Abstract
Paul Watkins talks to Francesca Lake, Head of Open Access Publishing: Paul is The Howard Q Ferguson Professor in the Eshelman School of Pharmacy at The University of North Carolina at Chapel Hill (UNC, NC, USA), and an expert in drug safety and drug-induced liver injury (DILI). Since its formation in 2009, he has been the director of the University of North Carolina Institute for Drug Safety Science. He is also Director of the DILI-sim Initiative and Chairman of the Board of Directors for the spin-off company, DILIsym Services, Inc. He is chair of the steering and genetics committees for the US Drug-Induced Liver Injury Network supported by the NIH and has been the recipient of a number of awards.
Can you tell us a little about your background & what led you into hepatology, & drug-induced liver injury specifically?

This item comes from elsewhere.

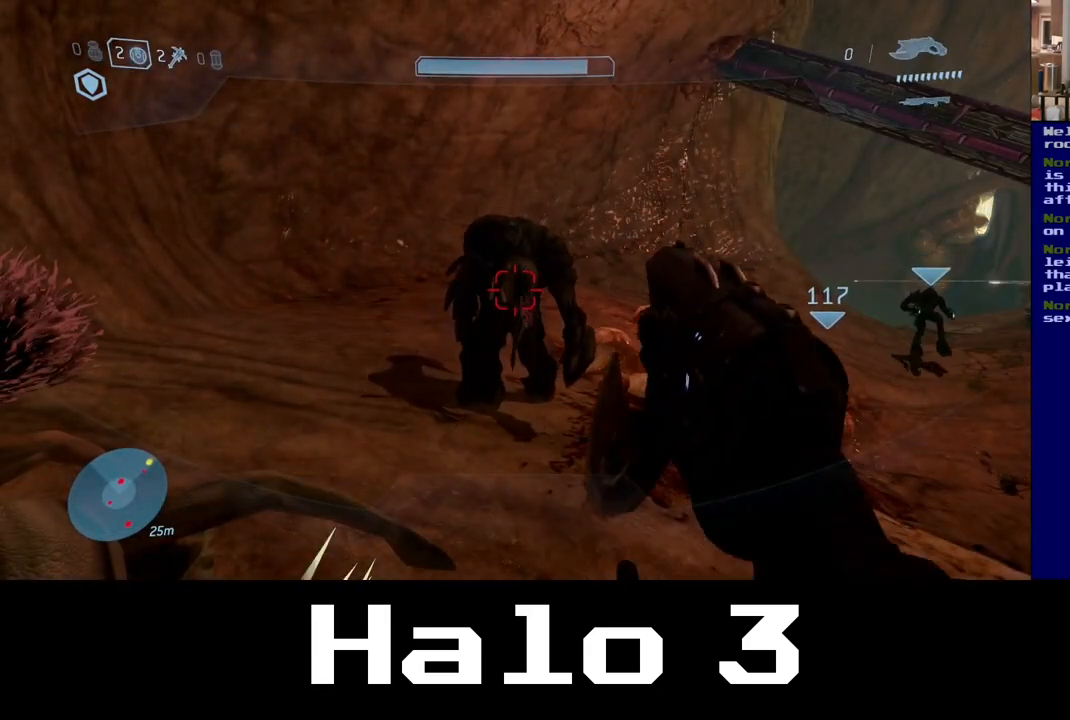
{"dt_ms": 500, "buttons": [], "left_stick": "center", "right_stick": "center", "events": [[33, "Y", "down"], [150, "Y", "up"]]}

I am a physician–scientist. After medical school, I did an internship in residency in internal medicine, and then decided to do a fellowship in gastroenterology. During the course of the fellowship, I did research for the first time and I got hooked. The research I was doing involved how the liver handles drugs. I realized at that point that I wanted a career in academic medicine with a really strong research component. At the time, concentrating on liver disease was the easiest route for that; this was around the 1980s, when liver disease was fascinating but there was not an extensive clinical load there. Overall, that would allow me to be a good doctor for liver patients but also spend the majority of my time doing research. I should mention that I was wrong about this, it was not long until the clinical load grew exponentially due to the advent of liver transplantation and treatments of viral hepatitis.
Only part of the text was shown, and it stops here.